• [Aim of the task] In the copy you make, keep each entry exactly as it is and leave out all images.

___ Data for analysis ___

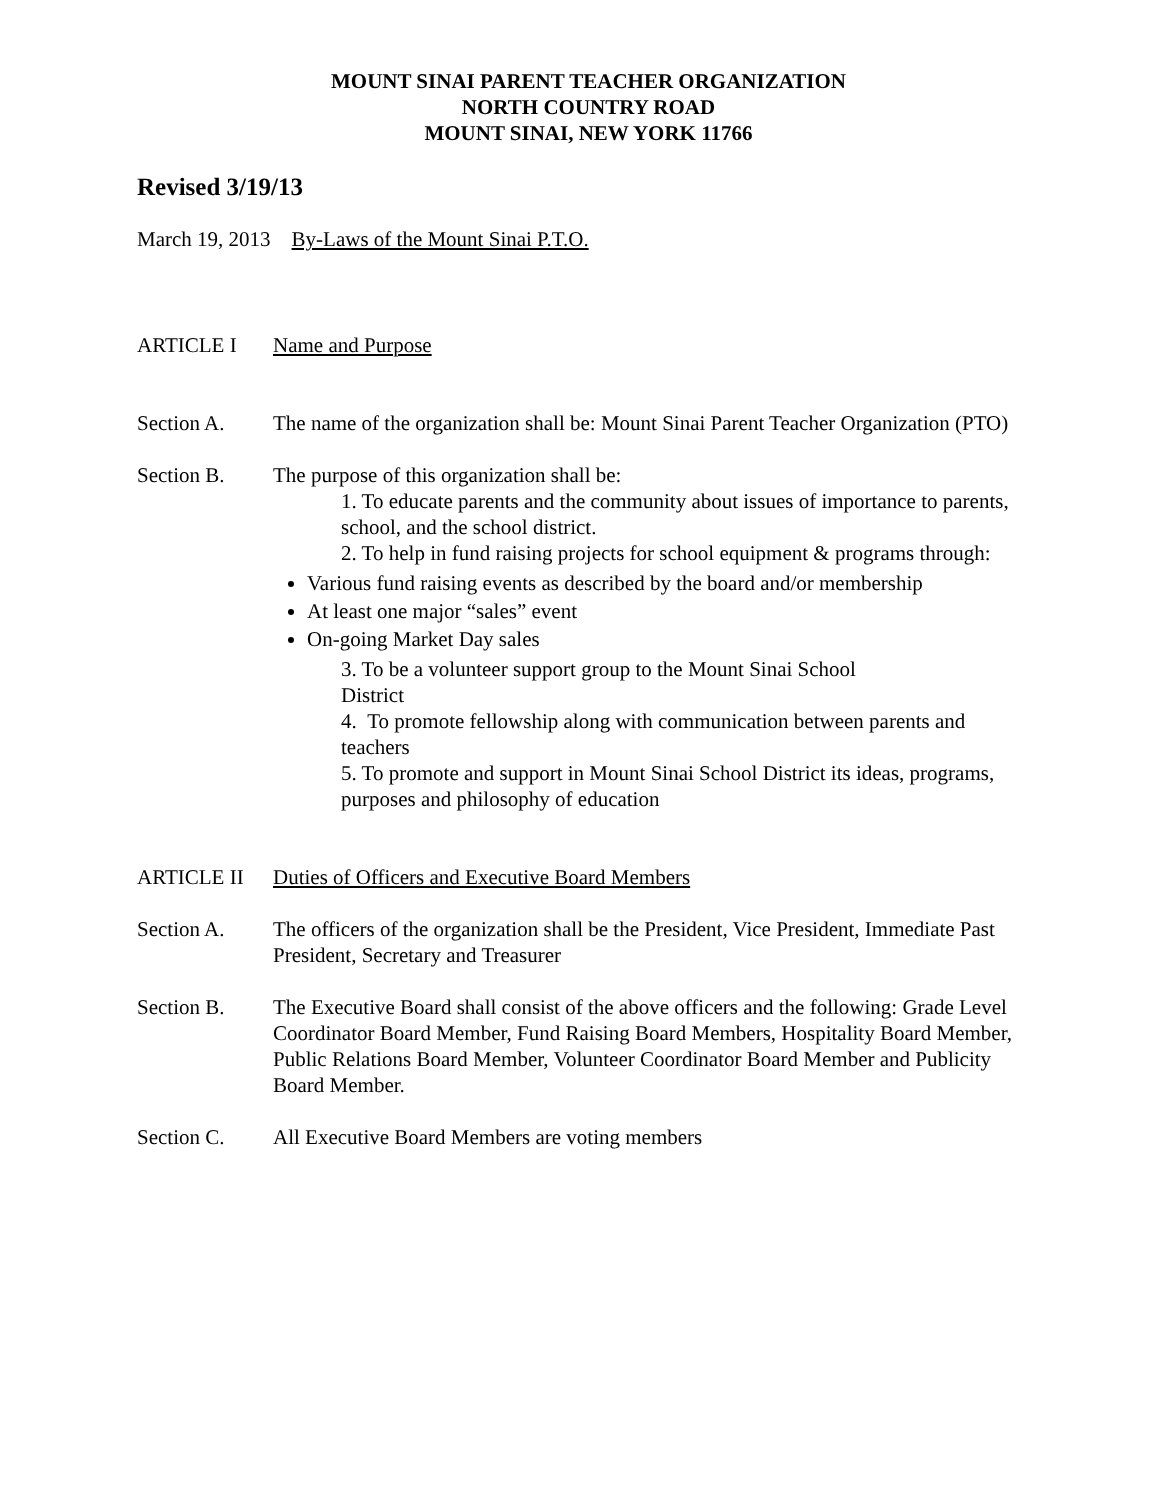MOUNT SINAI PARENT TEACHER ORGANIZATION
NORTH COUNTRY ROAD
MOUNT SINAI, NEW YORK 11766
Revised 3/19/13
March 19, 2013 By-Laws of the Mount Sinai P.T.O.
ARTICLE I Name and Purpose
Section A. The name of the organization shall be: Mount Sinai Parent Teacher Organization (PTO)
Section B. The purpose of this organization shall be:
1. To educate parents and the community about issues of importance to parents, school, and the school district.
2. To help in fund raising projects for school equipment & programs through:
Various fund raising events as described by the board and/or membership
At least one major “sales” event
On-going Market Day sales
3. To be a volunteer support group to the Mount Sinai School
District
4. To promote fellowship along with communication between parents and teachers
5. To promote and support in Mount Sinai School District its ideas, programs, purposes and philosophy of education
ARTICLE II Duties of Officers and Executive Board Members
Section A. The officers of the organization shall be the President, Vice President, Immediate Past President, Secretary and Treasurer
Section B. The Executive Board shall consist of the above officers and the following: Grade Level Coordinator Board Member, Fund Raising Board Members, Hospitality Board Member, Public Relations Board Member, Volunteer Coordinator Board Member and Publicity Board Member.
Section C. All Executive Board Members are voting members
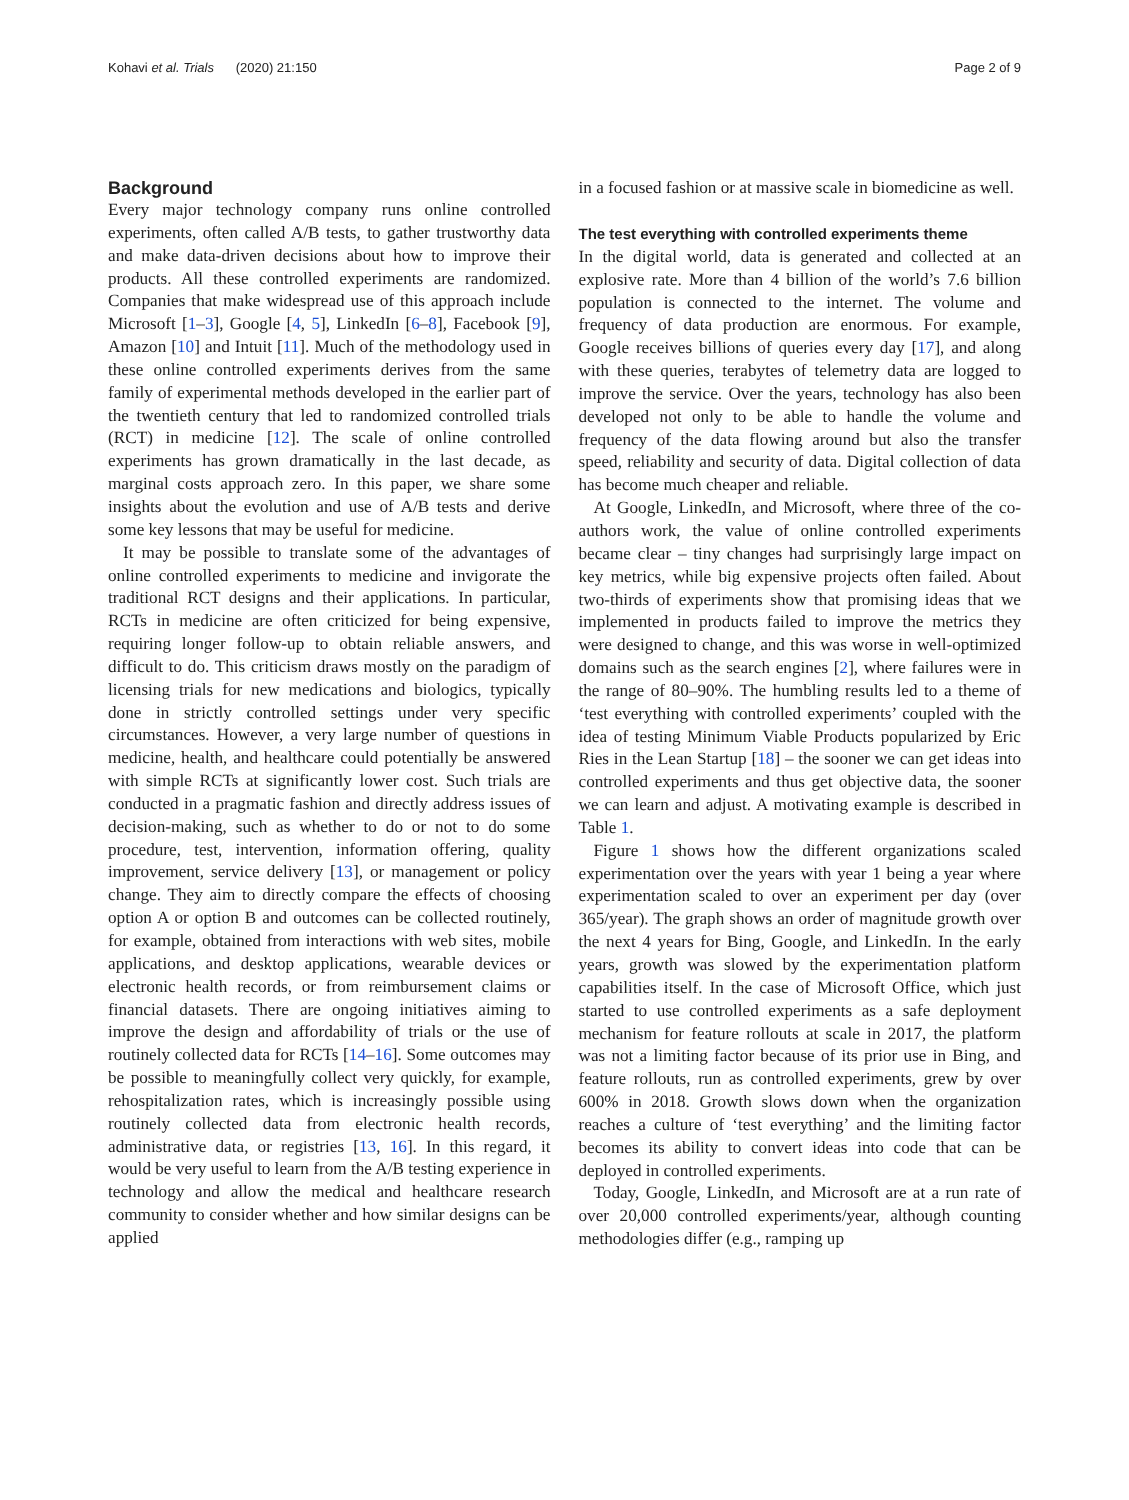Kohavi et al. Trials (2020) 21:150 Page 2 of 9
Background
Every major technology company runs online controlled experiments, often called A/B tests, to gather trustworthy data and make data-driven decisions about how to improve their products. All these controlled experiments are randomized. Companies that make widespread use of this approach include Microsoft [1–3], Google [4, 5], LinkedIn [6–8], Facebook [9], Amazon [10] and Intuit [11]. Much of the methodology used in these online controlled experiments derives from the same family of experimental methods developed in the earlier part of the twentieth century that led to randomized controlled trials (RCT) in medicine [12]. The scale of online controlled experiments has grown dramatically in the last decade, as marginal costs approach zero. In this paper, we share some insights about the evolution and use of A/B tests and derive some key lessons that may be useful for medicine.
It may be possible to translate some of the advantages of online controlled experiments to medicine and invigorate the traditional RCT designs and their applications. In particular, RCTs in medicine are often criticized for being expensive, requiring longer follow-up to obtain reliable answers, and difficult to do. This criticism draws mostly on the paradigm of licensing trials for new medications and biologics, typically done in strictly controlled settings under very specific circumstances. However, a very large number of questions in medicine, health, and healthcare could potentially be answered with simple RCTs at significantly lower cost. Such trials are conducted in a pragmatic fashion and directly address issues of decision-making, such as whether to do or not to do some procedure, test, intervention, information offering, quality improvement, service delivery [13], or management or policy change. They aim to directly compare the effects of choosing option A or option B and outcomes can be collected routinely, for example, obtained from interactions with web sites, mobile applications, and desktop applications, wearable devices or electronic health records, or from reimbursement claims or financial datasets. There are ongoing initiatives aiming to improve the design and affordability of trials or the use of routinely collected data for RCTs [14–16]. Some outcomes may be possible to meaningfully collect very quickly, for example, rehospitalization rates, which is increasingly possible using routinely collected data from electronic health records, administrative data, or registries [13, 16]. In this regard, it would be very useful to learn from the A/B testing experience in technology and allow the medical and healthcare research community to consider whether and how similar designs can be applied
in a focused fashion or at massive scale in biomedicine as well.
The test everything with controlled experiments theme
In the digital world, data is generated and collected at an explosive rate. More than 4 billion of the world’s 7.6 billion population is connected to the internet. The volume and frequency of data production are enormous. For example, Google receives billions of queries every day [17], and along with these queries, terabytes of telemetry data are logged to improve the service. Over the years, technology has also been developed not only to be able to handle the volume and frequency of the data flowing around but also the transfer speed, reliability and security of data. Digital collection of data has become much cheaper and reliable.
At Google, LinkedIn, and Microsoft, where three of the co-authors work, the value of online controlled experiments became clear – tiny changes had surprisingly large impact on key metrics, while big expensive projects often failed. About two-thirds of experiments show that promising ideas that we implemented in products failed to improve the metrics they were designed to change, and this was worse in well-optimized domains such as the search engines [2], where failures were in the range of 80–90%. The humbling results led to a theme of ‘test everything with controlled experiments’ coupled with the idea of testing Minimum Viable Products popularized by Eric Ries in the Lean Startup [18] – the sooner we can get ideas into controlled experiments and thus get objective data, the sooner we can learn and adjust. A motivating example is described in Table 1.
Figure 1 shows how the different organizations scaled experimentation over the years with year 1 being a year where experimentation scaled to over an experiment per day (over 365/year). The graph shows an order of magnitude growth over the next 4 years for Bing, Google, and LinkedIn. In the early years, growth was slowed by the experimentation platform capabilities itself. In the case of Microsoft Office, which just started to use controlled experiments as a safe deployment mechanism for feature rollouts at scale in 2017, the platform was not a limiting factor because of its prior use in Bing, and feature rollouts, run as controlled experiments, grew by over 600% in 2018. Growth slows down when the organization reaches a culture of ‘test everything’ and the limiting factor becomes its ability to convert ideas into code that can be deployed in controlled experiments.
Today, Google, LinkedIn, and Microsoft are at a run rate of over 20,000 controlled experiments/year, although counting methodologies differ (e.g., ramping up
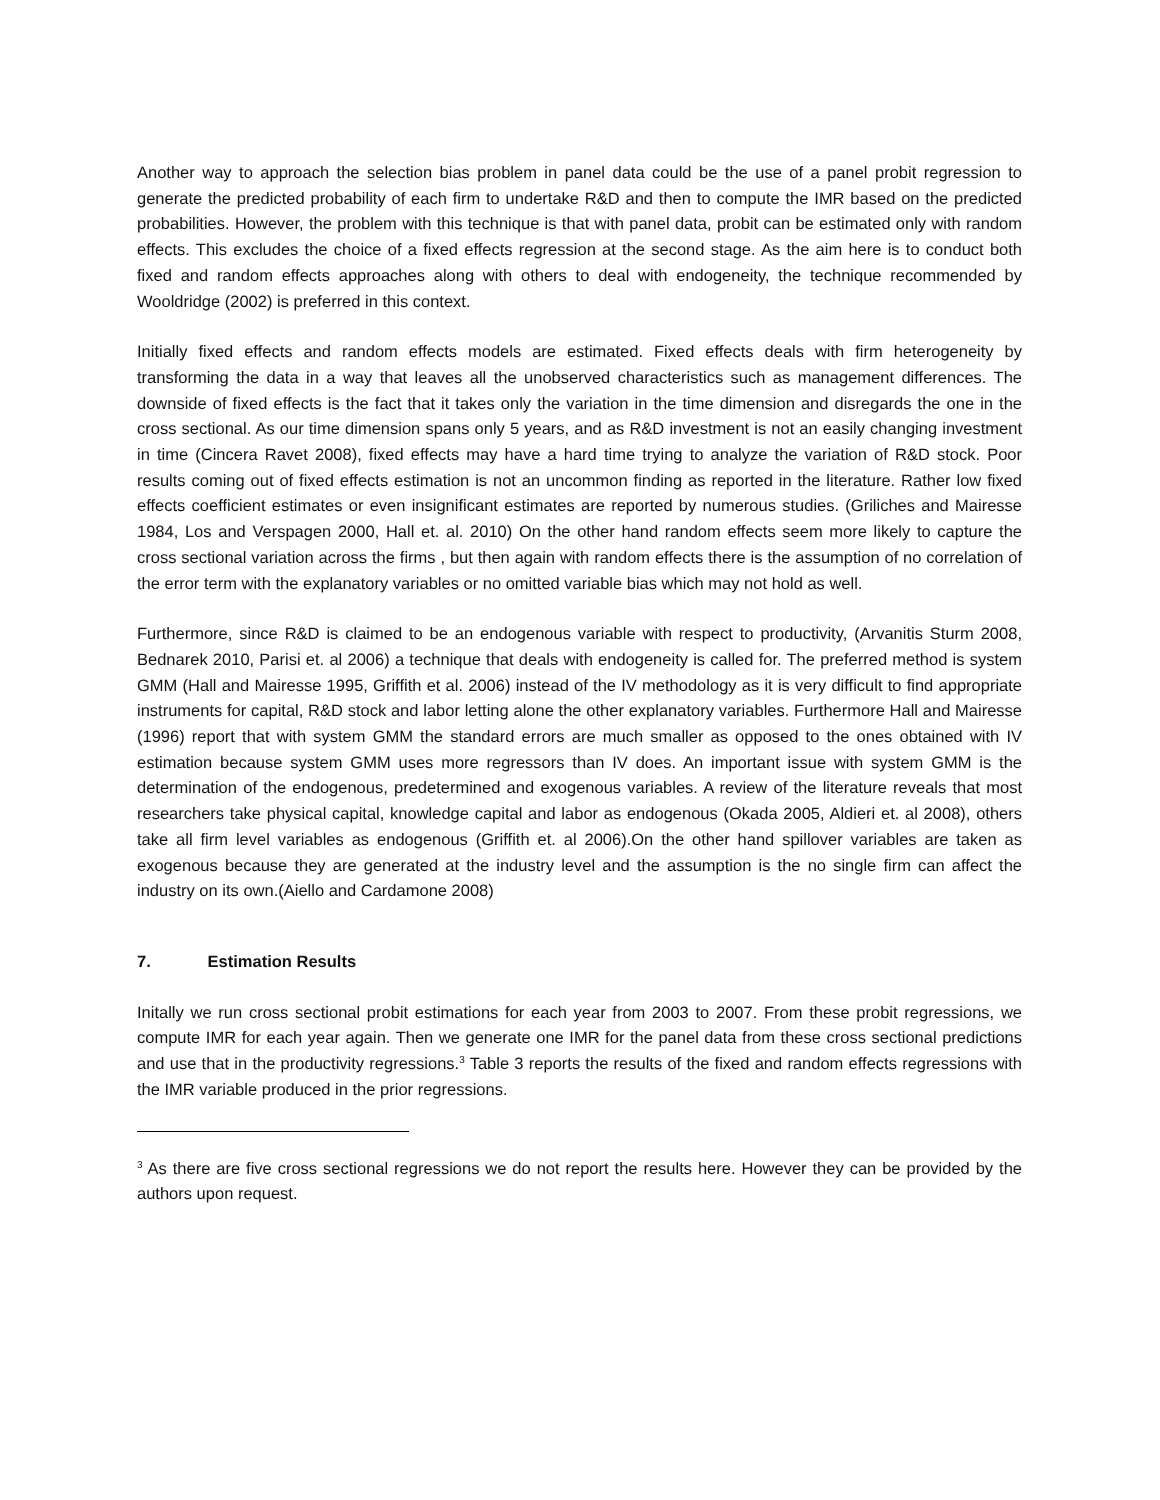Another way to approach the selection bias problem in panel data could be the use of a panel probit regression to generate the predicted probability of each firm to undertake R&D and then to compute the IMR based on the predicted probabilities. However, the problem with this technique is that with panel data, probit can be estimated only with random effects. This excludes the choice of a fixed effects regression at the second stage. As the aim here is to conduct both fixed and random effects approaches along with others to deal with endogeneity, the technique recommended by Wooldridge (2002) is preferred in this context.
Initially fixed effects and random effects models are estimated. Fixed effects deals with firm heterogeneity by transforming the data in a way that leaves all the unobserved characteristics such as management differences. The downside of fixed effects is the fact that it takes only the variation in the time dimension and disregards the one in the cross sectional. As our time dimension spans only 5 years, and as R&D investment is not an easily changing investment in time (Cincera Ravet 2008), fixed effects may have a hard time trying to analyze the variation of R&D stock. Poor results coming out of fixed effects estimation is not an uncommon finding as reported in the literature. Rather low fixed effects coefficient estimates or even insignificant estimates are reported by numerous studies. (Griliches and Mairesse 1984, Los and Verspagen 2000, Hall et. al. 2010) On the other hand random effects seem more likely to capture the cross sectional variation across the firms , but then again with random effects there is the assumption of no correlation of the error term with the explanatory variables or no omitted variable bias which may not hold as well.
Furthermore, since R&D is claimed to be an endogenous variable with respect to productivity, (Arvanitis Sturm 2008, Bednarek 2010, Parisi et. al 2006) a technique that deals with endogeneity is called for. The preferred method is system GMM (Hall and Mairesse 1995, Griffith et al. 2006) instead of the IV methodology as it is very difficult to find appropriate instruments for capital, R&D stock and labor letting alone the other explanatory variables. Furthermore Hall and Mairesse (1996) report that with system GMM the standard errors are much smaller as opposed to the ones obtained with IV estimation because system GMM uses more regressors than IV does. An important issue with system GMM is the determination of the endogenous, predetermined and exogenous variables. A review of the literature reveals that most researchers take physical capital, knowledge capital and labor as endogenous (Okada 2005, Aldieri et. al 2008), others take all firm level variables as endogenous (Griffith et. al 2006).On the other hand spillover variables are taken as exogenous because they are generated at the industry level and the assumption is the no single firm can affect the industry on its own.(Aiello and Cardamone 2008)
7. Estimation Results
Initally we run cross sectional probit estimations for each year from 2003 to 2007. From these probit regressions, we compute IMR for each year again. Then we generate one IMR for the panel data from these cross sectional predictions and use that in the productivity regressions.<sup>3</sup> Table 3 reports the results of the fixed and random effects regressions with the IMR variable produced in the prior regressions.
<sup>3</sup> As there are five cross sectional regressions we do not report the results here. However they can be provided by the authors upon request.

___

• [Exercise answer]
MOUNT SINAI PARENT TEACHER ORGANIZATION
NORTH COUNTRY ROAD
MOUNT SINAI, NEW YORK 11766
Revised 3/19/13
March 19, 2013 By-Laws of the Mount Sinai P.T.O.
ARTICLE I Name and Purpose
Section A. The name of the organization shall be: Mount Sinai Parent Teacher Organization (PTO)
Section B. The purpose of this organization shall be:
1. To educate parents and the community about issues of importance to parents, school, and the school district.
2. To help in fund raising projects for school equipment & programs through:
Various fund raising events as described by the board and/or membership
At least one major “sales” event
On-going Market Day sales
3. To be a volunteer support group to the Mount Sinai School
District
4. To promote fellowship along with communication between parents and teachers
5. To promote and support in Mount Sinai School District its ideas, programs, purposes and philosophy of education
ARTICLE II Duties of Officers and Executive Board Members
Section A. The officers of the organization shall be the President, Vice President, Immediate Past President, Secretary and Treasurer
Section B. The Executive Board shall consist of the above officers and the following: Grade Level Coordinator Board Member, Fund Raising Board Members, Hospitality Board Member, Public Relations Board Member, Volunteer Coordinator Board Member and Publicity Board Member.
Section C. All Executive Board Members are voting members
Kohavi et al. Trials (2020) 21:150 Page 2 of 9
Background
Every major technology company runs online controlled experiments, often called A/B tests, to gather trustworthy data and make data-driven decisions about how to improve their products. All these controlled experiments are randomized. Companies that make widespread use of this approach include Microsoft [1–3], Google [4, 5], LinkedIn [6–8], Facebook [9], Amazon [10] and Intuit [11]. Much of the methodology used in these online controlled experiments derives from the same family of experimental methods developed in the earlier part of the twentieth century that led to randomized controlled trials (RCT) in medicine [12]. The scale of online controlled experiments has grown dramatically in the last decade, as marginal costs approach zero. In this paper, we share some insights about the evolution and use of A/B tests and derive some key lessons that may be useful for medicine.
It may be possible to translate some of the advantages of online controlled experiments to medicine and invigorate the traditional RCT designs and their applications. In particular, RCTs in medicine are often criticized for being expensive, requiring longer follow-up to obtain reliable answers, and difficult to do. This criticism draws mostly on the paradigm of licensing trials for new medications and biologics, typically done in strictly controlled settings under very specific circumstances. However, a very large number of questions in medicine, health, and healthcare could potentially be answered with simple RCTs at significantly lower cost. Such trials are conducted in a pragmatic fashion and directly address issues of decision-making, such as whether to do or not to do some procedure, test, intervention, information offering, quality improvement, service delivery [13], or management or policy change. They aim to directly compare the effects of choosing option A or option B and outcomes can be collected routinely, for example, obtained from interactions with web sites, mobile applications, and desktop applications, wearable devices or electronic health records, or from reimbursement claims or financial datasets. There are ongoing initiatives aiming to improve the design and affordability of trials or the use of routinely collected data for RCTs [14–16]. Some outcomes may be possible to meaningfully collect very quickly, for example, rehospitalization rates, which is increasingly possible using routinely collected data from electronic health records, administrative data, or registries [13, 16]. In this regard, it would be very useful to learn from the A/B testing experience in technology and allow the medical and healthcare research community to consider whether and how similar designs can be applied
in a focused fashion or at massive scale in biomedicine as well.
The test everything with controlled experiments theme
In the digital world, data is generated and collected at an explosive rate. More than 4 billion of the world’s 7.6 billion population is connected to the internet. The volume and frequency of data production are enormous. For example, Google receives billions of queries every day [17], and along with these queries, terabytes of telemetry data are logged to improve the service. Over the years, technology has also been developed not only to be able to handle the volume and frequency of the data flowing around but also the transfer speed, reliability and security of data. Digital collection of data has become much cheaper and reliable.
At Google, LinkedIn, and Microsoft, where three of the co-authors work, the value of online controlled experiments became clear – tiny changes had surprisingly large impact on key metrics, while big expensive projects often failed. About two-thirds of experiments show that promising ideas that we implemented in products failed to improve the metrics they were designed to change, and this was worse in well-optimized domains such as the search engines [2], where failures were in the range of 80–90%. The humbling results led to a theme of ‘test everything with controlled experiments’ coupled with the idea of testing Minimum Viable Products popularized by Eric Ries in the Lean Startup [18] – the sooner we can get ideas into controlled experiments and thus get objective data, the sooner we can learn and adjust. A motivating example is described in Table 1.
Figure 1 shows how the different organizations scaled experimentation over the years with year 1 being a year where experimentation scaled to over an experiment per day (over 365/year). The graph shows an order of magnitude growth over the next 4 years for Bing, Google, and LinkedIn. In the early years, growth was slowed by the experimentation platform capabilities itself. In the case of Microsoft Office, which just started to use controlled experiments as a safe deployment mechanism for feature rollouts at scale in 2017, the platform was not a limiting factor because of its prior use in Bing, and feature rollouts, run as controlled experiments, grew by over 600% in 2018. Growth slows down when the organization reaches a culture of ‘test everything’ and the limiting factor becomes its ability to convert ideas into code that can be deployed in controlled experiments.
Today, Google, LinkedIn, and Microsoft are at a run rate of over 20,000 controlled experiments/year, although counting methodologies differ (e.g., ramping up
Another way to approach the selection bias problem in panel data could be the use of a panel probit regression to generate the predicted probability of each firm to undertake R&D and then to compute the IMR based on the predicted probabilities. However, the problem with this technique is that with panel data, probit can be estimated only with random effects. This excludes the choice of a fixed effects regression at the second stage. As the aim here is to conduct both fixed and random effects approaches along with others to deal with endogeneity, the technique recommended by Wooldridge (2002) is preferred in this context.
Initially fixed effects and random effects models are estimated. Fixed effects deals with firm heterogeneity by transforming the data in a way that leaves all the unobserved characteristics such as management differences. The downside of fixed effects is the fact that it takes only the variation in the time dimension and disregards the one in the cross sectional. As our time dimension spans only 5 years, and as R&D investment is not an easily changing investment in time (Cincera Ravet 2008), fixed effects may have a hard time trying to analyze the variation of R&D stock. Poor results coming out of fixed effects estimation is not an uncommon finding as reported in the literature. Rather low fixed effects coefficient estimates or even insignificant estimates are reported by numerous studies. (Griliches and Mairesse 1984, Los and Verspagen 2000, Hall et. al. 2010) On the other hand random effects seem more likely to capture the cross sectional variation across the firms , but then again with random effects there is the assumption of no correlation of the error term with the explanatory variables or no omitted variable bias which may not hold as well.
Furthermore, since R&D is claimed to be an endogenous variable with respect to productivity, (Arvanitis Sturm 2008, Bednarek 2010, Parisi et. al 2006) a technique that deals with endogeneity is called for. The preferred method is system GMM (Hall and Mairesse 1995, Griffith et al. 2006) instead of the IV methodology as it is very difficult to find appropriate instruments for capital, R&D stock and labor letting alone the other explanatory variables. Furthermore Hall and Mairesse (1996) report that with system GMM the standard errors are much smaller as opposed to the ones obtained with IV estimation because system GMM uses more regressors than IV does. An important issue with system GMM is the determination of the endogenous, predetermined and exogenous variables. A review of the literature reveals that most researchers take physical capital, knowledge capital and labor as endogenous (Okada 2005, Aldieri et. al 2008), others take all firm level variables as endogenous (Griffith et. al 2006).On the other hand spillover variables are taken as exogenous because they are generated at the industry level and the assumption is the no single firm can affect the industry on its own.(Aiello and Cardamone 2008)
7. Estimation Results
Initally we run cross sectional probit estimations for each year from 2003 to 2007. From these probit regressions, we compute IMR for each year again. Then we generate one IMR for the panel data from these cross sectional predictions and use that in the productivity regressions.<sup>3</sup> Table 3 reports the results of the fixed and random effects regressions with the IMR variable produced in the prior regressions.
<sup>3</sup> As there are five cross sectional regressions we do not report the results here. However they can be provided by the authors upon request.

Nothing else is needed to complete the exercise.